● **Work order**:
Leaving out every picture, retype the lines below from the top through the one that contains "نفع ترکیه است".

[Given records Boundary: Start]

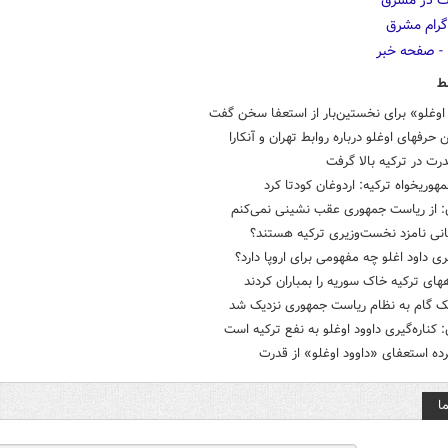
ط
اوغلو» برای نخستین‌بار از استعفا سخن گفت
ن حرفهای اوغلو درباره روابط تهران و آنکارا
ت در ترکیه بالا گرفت
وریخواه ترکیه: اردوغان کودتا کرد
ن: از ریاست جمهوری عقب نشینی نمی‌کنم
نی نامزد نخست‌وزیری ترکیه هستند؟
یری داود اغلو چه مفهومی برای اروپا دارد؟
کردند
یک گام به نظام ریاست جمهوری نزدیک شد
: کناره‌گیری داوود اوغلو به نفع ترکیه است
ه استعفای «داوود اوغلو» از قدرت
ا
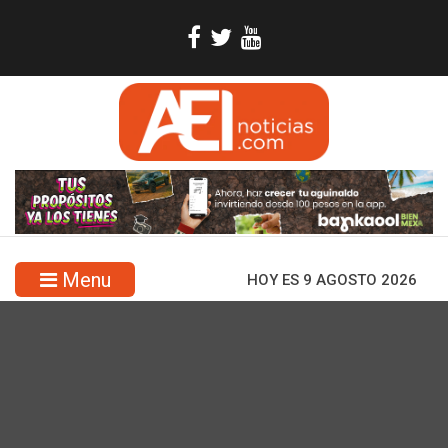
Menu
HOY ES 9 AGOSTO 2026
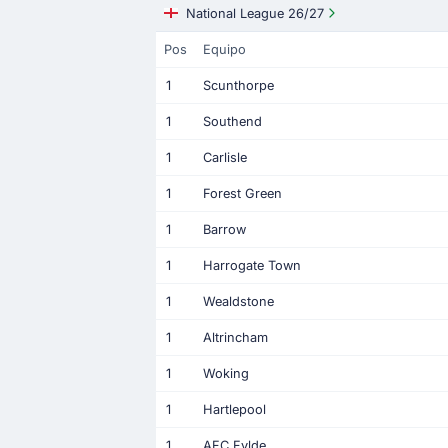
National League 26/27
Pos
Equipo
1
Scunthorpe
1
Southend
1
Carlisle
1
Forest Green
1
Barrow
1
Harrogate Town
1
Wealdstone
1
Altrincham
1
Woking
1
Hartlepool
1
AFC Fylde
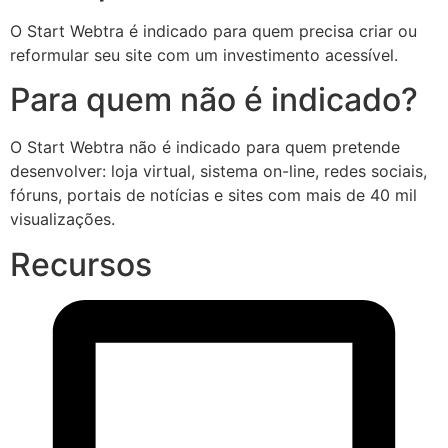
O Start Webtra é indicado para quem precisa criar ou
reformular seu site com um investimento acessível.
Para quem não é indicado?
O Start Webtra não é indicado para quem pretende
desenvolver: loja virtual, sistema on-line, redes sociais,
fóruns, portais de notícias e sites com mais de 40 mil
visualizações.
Recursos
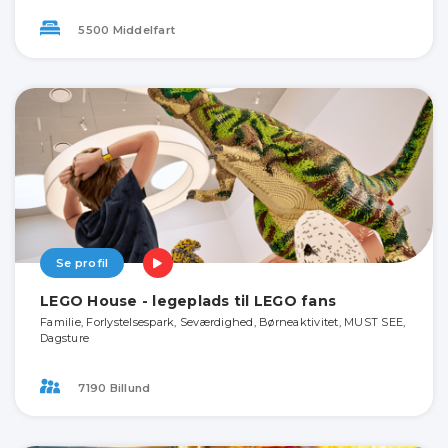
5500 Middelfart
Se profil
LEGO House - legeplads til LEGO fans
Familie, Forlystelsespark, Seværdighed, Børneaktivitet, MUST SEE,
Dagsture
7190 Billund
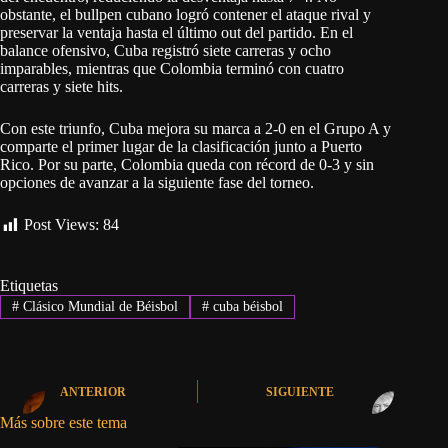
obstante, el bullpen cubano logró contener el ataque rival y
preservar la ventaja hasta el último out del partido. En el
balance ofensivo, Cuba registró siete carreras y ocho
imparables, mientras que Colombia terminó con cuatro
carreras y siete hits.
Con este triunfo, Cuba mejora su marca a 2-0 en el Grupo A y
comparte el primer lugar de la clasificación junto a Puerto
Rico. Por su parte, Colombia queda con récord de 0-3 y sin
opciones de avanzar a la siguiente fase del torneo.
Post Views:
84
Etiquetas
#
Clásico Mundial de Béisbol
#
cuba béisbol
ANTERIOR
SIGUIENTE
Más sobre este tema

[Given records Boundary: End]

● **The answer**:
ط
اوغلو» برای نخستین‌بار از استعفا سخن گفت
ن حرفهای اوغلو درباره روابط تهران و آنکارا
ت در ترکیه بالا گرفت
وریخواه ترکیه: اردوغان کودتا کرد
ن: از ریاست جمهوری عقب نشینی نمی‌کنم
نی نامزد نخست‌وزیری ترکیه هستند؟
یری داود اغلو چه مفهومی برای اروپا دارد؟
کردند
یک گام به نظام ریاست جمهوری نزدیک شد
: کناره‌گیری داوود اوغلو به نفع ترکیه است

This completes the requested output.